La réponse est oui, selon l’expert, l’écart est justifié. Il se base sur différents facteurs pour analyser cet écart. C’est notamment la différence entre le taux d’intérêt à dix ans et la croissance des profits des entreprises qui est plus importante aux États-Unis. Ce qui veut dire que les entreprises américaines gagnent plus d’argent. “Cet écart valide amplement l’écart de valorisation entre le marché des actions américaines et celui des actions européennes”, selon l’expert.

Ce sont aussi le taux de croissance anticipé du PIB et la déformation du partage des revenus (en d’autres mots, la productivité comparée aux salaires réels) qui jouent pour déterminer la juste valeur, en bourse. De ce point de vue, “on voit, aux Etats-Unis, depuis 2021, une croissance stabilisée à un niveau assez élevé et une déformation du partage des revenus en faveur des entreprises ; en zone euro, une croissance faible et une stabilité du partage des revenus.” Les entreprises américaines sont donc plus productives. La croissance devrait rester plus lente en Europe et le partage des revenus moins favorable aux entreprises.

Une croix sur l’Europe ?

Faut-il pour autant ne pas investir en Europe ? Différents analystes estiment que cette valorisation plus basse permettra justement à l’Europe de prendre sa revanche sur Wall Street, en 2025.

C’est par exemple le cas de Goldman Sachs. Dans ses prévisions pour 2025, la banque conseille avant toute chose de diversifier les placements. Et ne pas uniquement miser sur les géants technologiques américains, qui pèsent de plus en plus lourd à Wall Street. “Le marché américain atteint son plus haut niveau de concentration depuis un siècle. La domination des méga-capitalisations est insoutenable, ce qui rend les stratégies passives en grande capitalisation plus risquées”, peut-on lire. Une piste serait alors de miser sur le secteur financier du Vieux continent, “les banques européennes ayant récemment surperformé les géants technologiques américains.”

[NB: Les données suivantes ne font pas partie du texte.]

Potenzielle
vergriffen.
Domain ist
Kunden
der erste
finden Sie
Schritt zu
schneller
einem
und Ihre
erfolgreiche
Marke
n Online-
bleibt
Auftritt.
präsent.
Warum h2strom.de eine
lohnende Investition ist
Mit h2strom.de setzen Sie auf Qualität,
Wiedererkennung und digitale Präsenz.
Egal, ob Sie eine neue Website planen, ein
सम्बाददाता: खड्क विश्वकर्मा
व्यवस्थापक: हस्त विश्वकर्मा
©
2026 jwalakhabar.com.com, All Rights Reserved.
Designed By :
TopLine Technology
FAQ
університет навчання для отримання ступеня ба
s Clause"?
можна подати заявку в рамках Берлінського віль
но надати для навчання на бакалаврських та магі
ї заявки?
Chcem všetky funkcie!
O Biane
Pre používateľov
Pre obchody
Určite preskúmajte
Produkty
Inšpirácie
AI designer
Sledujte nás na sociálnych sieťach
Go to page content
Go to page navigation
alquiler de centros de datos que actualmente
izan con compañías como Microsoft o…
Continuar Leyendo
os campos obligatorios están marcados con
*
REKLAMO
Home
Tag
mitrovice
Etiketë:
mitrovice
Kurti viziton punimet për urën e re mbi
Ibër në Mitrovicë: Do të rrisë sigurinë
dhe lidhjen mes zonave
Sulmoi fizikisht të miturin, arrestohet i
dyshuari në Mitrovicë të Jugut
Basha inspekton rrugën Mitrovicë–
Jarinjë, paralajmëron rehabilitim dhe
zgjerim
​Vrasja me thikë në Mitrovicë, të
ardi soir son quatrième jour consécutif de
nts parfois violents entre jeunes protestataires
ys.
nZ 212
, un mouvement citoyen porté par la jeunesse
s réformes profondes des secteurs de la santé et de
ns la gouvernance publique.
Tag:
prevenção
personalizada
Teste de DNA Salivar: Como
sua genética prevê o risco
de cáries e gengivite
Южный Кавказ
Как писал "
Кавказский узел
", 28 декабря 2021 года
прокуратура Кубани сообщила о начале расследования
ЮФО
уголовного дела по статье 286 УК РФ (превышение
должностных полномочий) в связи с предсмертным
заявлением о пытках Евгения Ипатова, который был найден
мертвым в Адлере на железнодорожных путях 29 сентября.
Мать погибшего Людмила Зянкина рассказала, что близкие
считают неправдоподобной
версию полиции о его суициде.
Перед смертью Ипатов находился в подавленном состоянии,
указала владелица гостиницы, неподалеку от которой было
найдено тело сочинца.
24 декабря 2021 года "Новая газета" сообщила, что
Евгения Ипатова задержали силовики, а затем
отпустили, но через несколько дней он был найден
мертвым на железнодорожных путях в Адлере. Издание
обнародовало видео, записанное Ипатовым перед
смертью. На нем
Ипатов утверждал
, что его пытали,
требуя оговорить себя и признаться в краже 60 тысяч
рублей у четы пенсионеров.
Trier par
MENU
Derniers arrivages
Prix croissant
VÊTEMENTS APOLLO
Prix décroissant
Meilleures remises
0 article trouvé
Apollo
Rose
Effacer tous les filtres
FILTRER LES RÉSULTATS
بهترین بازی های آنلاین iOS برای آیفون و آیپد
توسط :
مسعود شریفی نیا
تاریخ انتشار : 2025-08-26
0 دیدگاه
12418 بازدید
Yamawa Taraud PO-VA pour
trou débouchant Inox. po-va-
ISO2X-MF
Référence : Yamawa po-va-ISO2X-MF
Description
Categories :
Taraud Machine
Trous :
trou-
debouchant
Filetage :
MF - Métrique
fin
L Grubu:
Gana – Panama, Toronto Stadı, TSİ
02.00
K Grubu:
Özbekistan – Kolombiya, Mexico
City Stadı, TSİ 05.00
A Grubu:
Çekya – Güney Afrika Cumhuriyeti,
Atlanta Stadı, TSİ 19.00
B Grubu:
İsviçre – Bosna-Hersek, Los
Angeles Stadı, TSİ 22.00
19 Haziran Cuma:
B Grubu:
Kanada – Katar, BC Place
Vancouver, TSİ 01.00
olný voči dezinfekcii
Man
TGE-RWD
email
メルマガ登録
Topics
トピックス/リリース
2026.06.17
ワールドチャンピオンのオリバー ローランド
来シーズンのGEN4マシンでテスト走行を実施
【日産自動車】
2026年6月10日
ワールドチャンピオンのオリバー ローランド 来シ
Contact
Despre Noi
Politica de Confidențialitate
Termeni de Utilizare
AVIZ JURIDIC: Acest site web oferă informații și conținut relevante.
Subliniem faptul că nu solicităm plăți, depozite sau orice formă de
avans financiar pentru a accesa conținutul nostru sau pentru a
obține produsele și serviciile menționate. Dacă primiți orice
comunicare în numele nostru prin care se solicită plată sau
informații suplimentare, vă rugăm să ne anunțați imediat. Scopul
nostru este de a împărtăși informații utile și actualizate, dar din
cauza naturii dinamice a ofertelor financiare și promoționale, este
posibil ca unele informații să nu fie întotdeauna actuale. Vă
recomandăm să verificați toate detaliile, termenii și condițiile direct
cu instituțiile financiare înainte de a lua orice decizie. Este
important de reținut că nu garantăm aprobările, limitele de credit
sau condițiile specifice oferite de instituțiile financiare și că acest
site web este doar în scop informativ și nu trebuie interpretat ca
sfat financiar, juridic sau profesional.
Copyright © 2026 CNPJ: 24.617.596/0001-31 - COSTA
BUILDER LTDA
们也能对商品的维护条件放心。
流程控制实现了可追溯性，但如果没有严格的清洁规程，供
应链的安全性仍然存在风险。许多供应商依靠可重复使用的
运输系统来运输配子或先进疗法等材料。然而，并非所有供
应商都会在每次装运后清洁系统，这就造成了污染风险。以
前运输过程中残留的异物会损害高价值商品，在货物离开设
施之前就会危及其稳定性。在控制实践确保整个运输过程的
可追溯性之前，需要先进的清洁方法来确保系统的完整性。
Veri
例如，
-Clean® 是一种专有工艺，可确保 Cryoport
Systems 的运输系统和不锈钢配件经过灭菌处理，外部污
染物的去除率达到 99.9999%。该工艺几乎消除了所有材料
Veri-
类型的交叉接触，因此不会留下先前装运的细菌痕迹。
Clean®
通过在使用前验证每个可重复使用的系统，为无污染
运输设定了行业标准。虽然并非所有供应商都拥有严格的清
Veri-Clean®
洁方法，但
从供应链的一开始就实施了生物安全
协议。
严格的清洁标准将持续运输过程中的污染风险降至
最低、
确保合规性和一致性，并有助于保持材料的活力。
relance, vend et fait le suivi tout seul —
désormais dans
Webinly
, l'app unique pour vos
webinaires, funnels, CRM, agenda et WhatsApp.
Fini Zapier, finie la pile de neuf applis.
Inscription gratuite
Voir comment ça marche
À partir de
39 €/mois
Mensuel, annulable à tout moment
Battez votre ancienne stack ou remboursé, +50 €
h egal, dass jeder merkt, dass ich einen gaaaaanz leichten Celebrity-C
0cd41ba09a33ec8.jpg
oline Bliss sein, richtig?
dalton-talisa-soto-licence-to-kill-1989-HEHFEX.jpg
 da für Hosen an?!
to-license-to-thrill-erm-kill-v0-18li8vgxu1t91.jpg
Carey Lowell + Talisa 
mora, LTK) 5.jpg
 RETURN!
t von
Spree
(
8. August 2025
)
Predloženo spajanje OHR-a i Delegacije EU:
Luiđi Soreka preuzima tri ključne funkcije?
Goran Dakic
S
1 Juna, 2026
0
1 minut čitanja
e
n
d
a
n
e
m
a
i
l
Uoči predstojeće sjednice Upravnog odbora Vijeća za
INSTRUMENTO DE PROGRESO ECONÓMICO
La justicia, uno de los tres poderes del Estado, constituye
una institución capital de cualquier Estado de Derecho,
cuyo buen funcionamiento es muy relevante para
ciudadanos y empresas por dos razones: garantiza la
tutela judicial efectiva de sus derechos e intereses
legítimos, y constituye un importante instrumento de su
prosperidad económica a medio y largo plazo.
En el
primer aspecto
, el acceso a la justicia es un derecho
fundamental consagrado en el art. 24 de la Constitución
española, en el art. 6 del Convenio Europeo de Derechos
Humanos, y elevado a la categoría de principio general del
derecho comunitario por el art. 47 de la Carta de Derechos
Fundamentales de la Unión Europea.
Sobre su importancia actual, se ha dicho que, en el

Inversion de la tendance ?

C’est aussi le cas de BCA Research. “Les actions européennes souffriront en début d’année, surtout par rapport aux actions américaines. Toutefois, cette baisse fera place à une longue période de surperformance européenne, emmenée par les actions allemandes”, écrit Mathieu Savary, stratégiste en chef pour l’Europe, dans un récent rapport sur les perspectives pour 2025. Voilà qui mettrait fin à une sous-performance qui dure depuis 15 ans. Les actions européennes n’avaient d’ailleurs jamais été si bon marché par rapport aux actions américaines qu’aujourd’hui.

Le potentiel de hausse du marché européen vient de différents facteurs, explique Savary. “Les tendances négatives pour les actions européennes s’inversent. Les largesses budgétaires des États-Unis vont diminuer, tandis que l’Europe va commencer à dépenser davantage. Le désendettement de l’Europe est terminé, d’autant plus que les banques européennes sont de nouveau en bonne santé. L’Europe sera de plus en plus approvisionnée en gaz naturel grâce aux échanges avec les États-Unis, ce qui réduira son handicap en matière d’électricité. L’incertitude politique des États-Unis augmentera alors que celle de l’Europe diminuera, car l’incertitude exceptionnellement élevée de l’Allemagne s’estompera. Les États-Unis fermeront leurs frontières et leur avantage démographique fondra. Ce nouveau monde sera beaucoup plus favorable au taux de rendement en Europe et favorisera l’afflux de capitaux dans la région.”